[[ AVAILABLE DATA open ]]

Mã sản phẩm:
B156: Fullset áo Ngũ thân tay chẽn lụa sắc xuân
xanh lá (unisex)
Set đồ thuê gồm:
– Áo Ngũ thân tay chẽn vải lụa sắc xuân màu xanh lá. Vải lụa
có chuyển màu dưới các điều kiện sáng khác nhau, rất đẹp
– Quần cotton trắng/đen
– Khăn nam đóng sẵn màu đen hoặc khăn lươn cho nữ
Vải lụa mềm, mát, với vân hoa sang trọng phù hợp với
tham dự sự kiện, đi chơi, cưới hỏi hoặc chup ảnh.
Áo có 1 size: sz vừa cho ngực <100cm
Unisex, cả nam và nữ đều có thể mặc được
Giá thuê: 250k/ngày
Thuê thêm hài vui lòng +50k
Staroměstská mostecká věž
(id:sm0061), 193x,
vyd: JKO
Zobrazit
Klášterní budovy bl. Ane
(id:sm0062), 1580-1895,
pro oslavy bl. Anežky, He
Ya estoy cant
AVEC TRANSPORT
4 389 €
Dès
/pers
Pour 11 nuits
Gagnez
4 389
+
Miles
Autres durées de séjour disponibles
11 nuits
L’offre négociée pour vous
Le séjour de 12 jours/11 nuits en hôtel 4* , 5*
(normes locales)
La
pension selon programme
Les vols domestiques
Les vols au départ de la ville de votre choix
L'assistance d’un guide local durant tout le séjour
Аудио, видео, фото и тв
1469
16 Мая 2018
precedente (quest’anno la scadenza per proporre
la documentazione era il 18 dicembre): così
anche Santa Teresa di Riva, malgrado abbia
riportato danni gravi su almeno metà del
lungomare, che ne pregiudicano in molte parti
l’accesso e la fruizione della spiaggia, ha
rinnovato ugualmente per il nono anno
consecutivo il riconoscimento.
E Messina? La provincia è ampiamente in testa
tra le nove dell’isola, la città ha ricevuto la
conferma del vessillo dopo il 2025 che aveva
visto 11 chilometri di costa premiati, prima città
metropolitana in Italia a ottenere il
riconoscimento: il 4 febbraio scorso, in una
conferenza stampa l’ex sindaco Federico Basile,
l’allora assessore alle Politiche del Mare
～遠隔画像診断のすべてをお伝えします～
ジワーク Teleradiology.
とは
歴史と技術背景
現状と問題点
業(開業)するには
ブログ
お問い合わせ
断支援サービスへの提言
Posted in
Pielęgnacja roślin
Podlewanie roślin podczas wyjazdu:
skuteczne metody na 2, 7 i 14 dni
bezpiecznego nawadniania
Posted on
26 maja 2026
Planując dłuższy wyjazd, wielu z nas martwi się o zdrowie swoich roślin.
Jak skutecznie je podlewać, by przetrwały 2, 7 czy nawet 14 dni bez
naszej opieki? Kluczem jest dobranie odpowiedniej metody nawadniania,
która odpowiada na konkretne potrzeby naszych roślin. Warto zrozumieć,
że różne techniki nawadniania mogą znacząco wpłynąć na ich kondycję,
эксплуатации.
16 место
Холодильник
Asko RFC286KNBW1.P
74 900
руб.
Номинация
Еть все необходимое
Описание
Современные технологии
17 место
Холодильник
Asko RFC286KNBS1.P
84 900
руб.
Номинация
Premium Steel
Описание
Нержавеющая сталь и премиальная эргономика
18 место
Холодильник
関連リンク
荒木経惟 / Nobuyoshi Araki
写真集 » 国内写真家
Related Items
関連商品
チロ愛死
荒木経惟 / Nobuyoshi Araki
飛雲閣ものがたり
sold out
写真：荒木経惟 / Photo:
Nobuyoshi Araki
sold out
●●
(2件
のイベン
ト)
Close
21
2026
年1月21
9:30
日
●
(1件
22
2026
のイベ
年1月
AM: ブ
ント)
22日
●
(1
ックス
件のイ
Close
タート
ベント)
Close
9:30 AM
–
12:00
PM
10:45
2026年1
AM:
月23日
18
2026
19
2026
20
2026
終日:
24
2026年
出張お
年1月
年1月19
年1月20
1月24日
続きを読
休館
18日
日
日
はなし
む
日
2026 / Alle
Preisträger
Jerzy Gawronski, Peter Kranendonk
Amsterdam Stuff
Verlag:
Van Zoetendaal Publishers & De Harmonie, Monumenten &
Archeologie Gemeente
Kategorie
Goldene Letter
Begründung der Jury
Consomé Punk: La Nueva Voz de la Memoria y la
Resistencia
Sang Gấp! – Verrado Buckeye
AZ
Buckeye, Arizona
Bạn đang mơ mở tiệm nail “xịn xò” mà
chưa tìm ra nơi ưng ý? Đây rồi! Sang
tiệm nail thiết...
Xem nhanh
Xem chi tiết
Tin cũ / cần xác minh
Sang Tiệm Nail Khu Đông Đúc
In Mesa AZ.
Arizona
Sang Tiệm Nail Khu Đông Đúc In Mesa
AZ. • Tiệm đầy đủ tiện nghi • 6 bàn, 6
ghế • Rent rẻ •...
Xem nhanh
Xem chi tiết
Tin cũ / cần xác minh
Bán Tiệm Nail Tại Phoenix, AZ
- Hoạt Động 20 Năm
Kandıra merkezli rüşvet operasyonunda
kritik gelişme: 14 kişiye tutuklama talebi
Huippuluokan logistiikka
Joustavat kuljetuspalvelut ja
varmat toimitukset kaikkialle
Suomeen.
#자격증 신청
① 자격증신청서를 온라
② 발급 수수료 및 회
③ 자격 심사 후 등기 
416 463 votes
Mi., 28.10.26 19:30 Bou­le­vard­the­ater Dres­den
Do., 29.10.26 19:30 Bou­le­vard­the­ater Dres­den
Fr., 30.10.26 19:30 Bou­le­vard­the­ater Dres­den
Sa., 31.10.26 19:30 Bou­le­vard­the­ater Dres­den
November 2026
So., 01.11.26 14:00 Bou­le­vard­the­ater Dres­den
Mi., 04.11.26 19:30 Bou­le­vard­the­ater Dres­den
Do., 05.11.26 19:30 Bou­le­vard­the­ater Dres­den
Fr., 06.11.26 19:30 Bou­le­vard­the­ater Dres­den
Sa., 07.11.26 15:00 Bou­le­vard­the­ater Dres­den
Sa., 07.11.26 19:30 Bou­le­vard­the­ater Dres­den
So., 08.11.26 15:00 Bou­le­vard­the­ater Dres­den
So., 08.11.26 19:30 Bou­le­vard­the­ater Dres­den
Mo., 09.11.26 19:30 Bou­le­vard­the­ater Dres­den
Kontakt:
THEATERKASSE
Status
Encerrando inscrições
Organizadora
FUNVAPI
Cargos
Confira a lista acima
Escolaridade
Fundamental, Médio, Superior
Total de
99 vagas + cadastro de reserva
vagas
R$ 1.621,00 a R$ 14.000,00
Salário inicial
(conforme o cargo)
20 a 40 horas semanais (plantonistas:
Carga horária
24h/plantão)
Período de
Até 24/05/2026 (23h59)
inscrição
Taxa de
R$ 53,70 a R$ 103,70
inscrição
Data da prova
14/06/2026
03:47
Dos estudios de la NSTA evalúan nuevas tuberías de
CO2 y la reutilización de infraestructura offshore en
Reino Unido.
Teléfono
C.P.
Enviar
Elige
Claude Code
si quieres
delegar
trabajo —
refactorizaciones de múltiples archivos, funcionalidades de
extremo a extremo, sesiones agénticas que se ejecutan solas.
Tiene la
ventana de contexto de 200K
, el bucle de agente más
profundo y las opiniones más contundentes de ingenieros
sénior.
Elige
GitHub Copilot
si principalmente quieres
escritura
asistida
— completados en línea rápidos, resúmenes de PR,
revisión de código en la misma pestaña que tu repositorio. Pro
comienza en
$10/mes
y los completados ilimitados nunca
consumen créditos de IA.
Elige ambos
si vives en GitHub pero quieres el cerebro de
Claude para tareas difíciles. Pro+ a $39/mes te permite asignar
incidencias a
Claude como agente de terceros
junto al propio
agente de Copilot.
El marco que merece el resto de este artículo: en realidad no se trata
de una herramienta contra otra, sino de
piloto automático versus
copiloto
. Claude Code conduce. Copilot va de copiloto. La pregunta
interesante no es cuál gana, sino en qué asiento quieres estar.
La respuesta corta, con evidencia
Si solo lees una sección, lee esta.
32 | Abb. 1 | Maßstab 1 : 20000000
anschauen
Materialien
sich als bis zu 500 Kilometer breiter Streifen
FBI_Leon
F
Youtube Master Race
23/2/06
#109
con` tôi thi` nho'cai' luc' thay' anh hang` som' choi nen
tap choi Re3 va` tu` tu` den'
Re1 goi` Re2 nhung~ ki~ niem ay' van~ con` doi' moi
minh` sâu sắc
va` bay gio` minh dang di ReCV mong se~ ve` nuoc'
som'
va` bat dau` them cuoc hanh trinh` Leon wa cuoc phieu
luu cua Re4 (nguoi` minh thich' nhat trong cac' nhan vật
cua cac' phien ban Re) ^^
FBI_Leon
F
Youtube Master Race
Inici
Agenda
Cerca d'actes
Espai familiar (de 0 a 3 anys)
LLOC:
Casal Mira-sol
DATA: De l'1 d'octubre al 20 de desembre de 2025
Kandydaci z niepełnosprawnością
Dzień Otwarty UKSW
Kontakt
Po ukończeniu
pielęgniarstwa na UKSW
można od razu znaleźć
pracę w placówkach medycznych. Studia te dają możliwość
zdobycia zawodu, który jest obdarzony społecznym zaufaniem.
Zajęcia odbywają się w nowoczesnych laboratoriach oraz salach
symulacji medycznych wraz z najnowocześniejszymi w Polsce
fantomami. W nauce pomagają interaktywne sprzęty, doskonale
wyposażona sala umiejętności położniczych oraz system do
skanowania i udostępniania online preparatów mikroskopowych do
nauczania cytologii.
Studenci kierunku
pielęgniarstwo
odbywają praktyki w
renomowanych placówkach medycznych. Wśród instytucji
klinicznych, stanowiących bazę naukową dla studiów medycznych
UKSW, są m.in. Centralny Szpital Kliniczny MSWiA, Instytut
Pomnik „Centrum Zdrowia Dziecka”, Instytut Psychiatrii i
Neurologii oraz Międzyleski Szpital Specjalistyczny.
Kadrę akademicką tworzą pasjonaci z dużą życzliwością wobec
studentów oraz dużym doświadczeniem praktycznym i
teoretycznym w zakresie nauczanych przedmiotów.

[[ AVAILABLE DATA closed ]]

• [EXERCISE REQUIREMENTS]
Every line containing the string "Claude" should be pulled from the listing and copied.

• [ANSWER TO THIS PROBLEM]
Claude Code
Claude para tareas difíciles. Pro+ a $39/mes te permite asignar
Claude como agente de terceros
. Claude Code conduce. Copilot va de copiloto. La pregunta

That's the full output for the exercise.